SEJARAH PERKEMBANGAN BUKU DI DUNIA DAN INDONESIA

Apa itu Buku, Buku merupakan formasi kertas atau bahan lainnya yg dijilid menjadi satu dalam keliru satu ujungnya dan berisi goresan pena atau gambar. Setiap sisi menurut sebuah lembaran kertas pada buku diklaim sebuah halaman. Seiring menggunakan perkembangan dalam bidang dunia informatika, kini dikenal jua kata e-book atau kitab -e (kitab elektro), yg mengandalkan komputer serta Internet (bila aksesnya online).
Sejarah Perkembangan Buku
Pada zaman antik, tradisi komunikasi masih mengandalkan lisan. Penyampaian liputan, cerita-cerita, nyanyian, do’a-do’a, juga syair, disampaikan secara ekspresi menurut lisan ke mulut. Karenanya, hafalan adalah ciri yang menandai tradisi ini. Semuanya dihafal. Kian hari, kian poly saja hal-hal yang musti dihafal. Saking banyaknya, sehingga akhirnya mereka kuwalahan alias tidak mampu menghafalkannya lagi. Hingga, terpikirlah buat menuangkannya pada tulisan. Maka, lahirlah apa yg diklaim sebagai buku kuno.
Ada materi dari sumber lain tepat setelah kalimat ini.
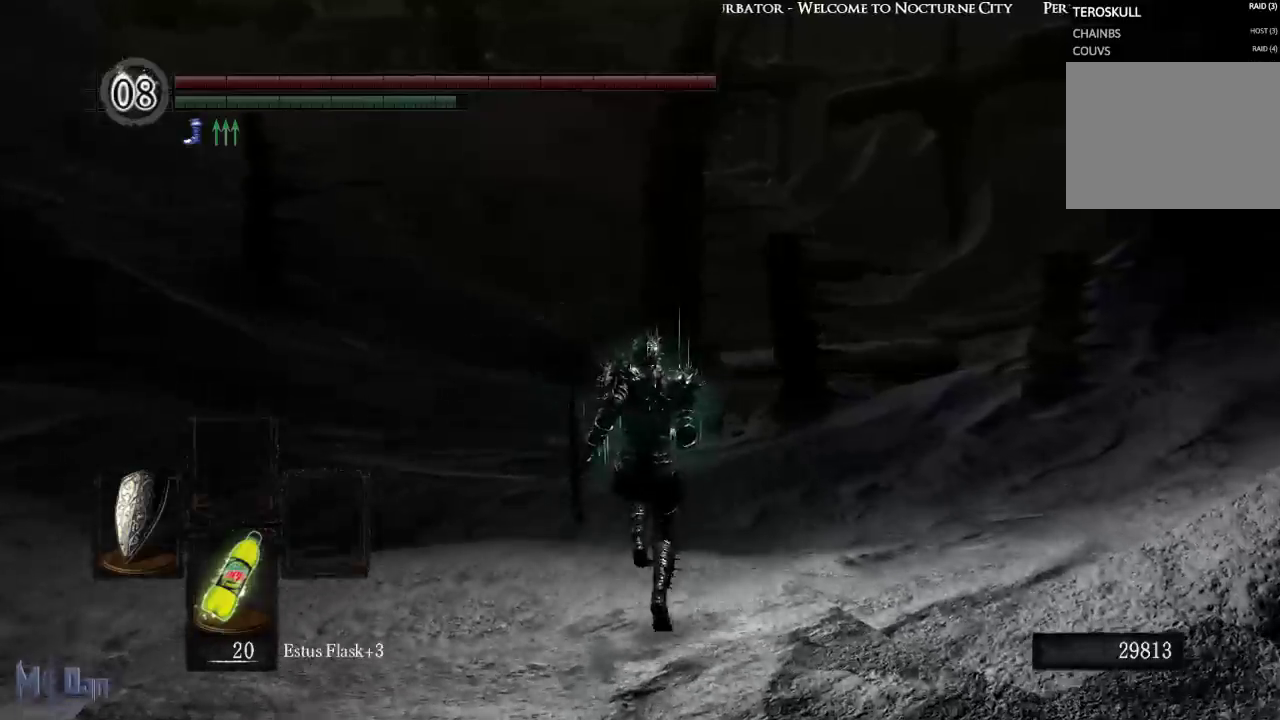
{"buttons": ["B"], "left_stick": "up", "right_stick": "down-right", "events": []}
Buku antik ketika itu, belum berupa tulisan yang tercetak pada atas kertas modern misalnya sekarang ini, melainkan tulisan-tulisan di atas keping-keping batu (prasasti) atau jua di atas kertas yg terbuat berdasarkan daun papyrus. Papyrus merupakan flora homogen alang-alang yang poly tumbuh di tepi Sungai Nil.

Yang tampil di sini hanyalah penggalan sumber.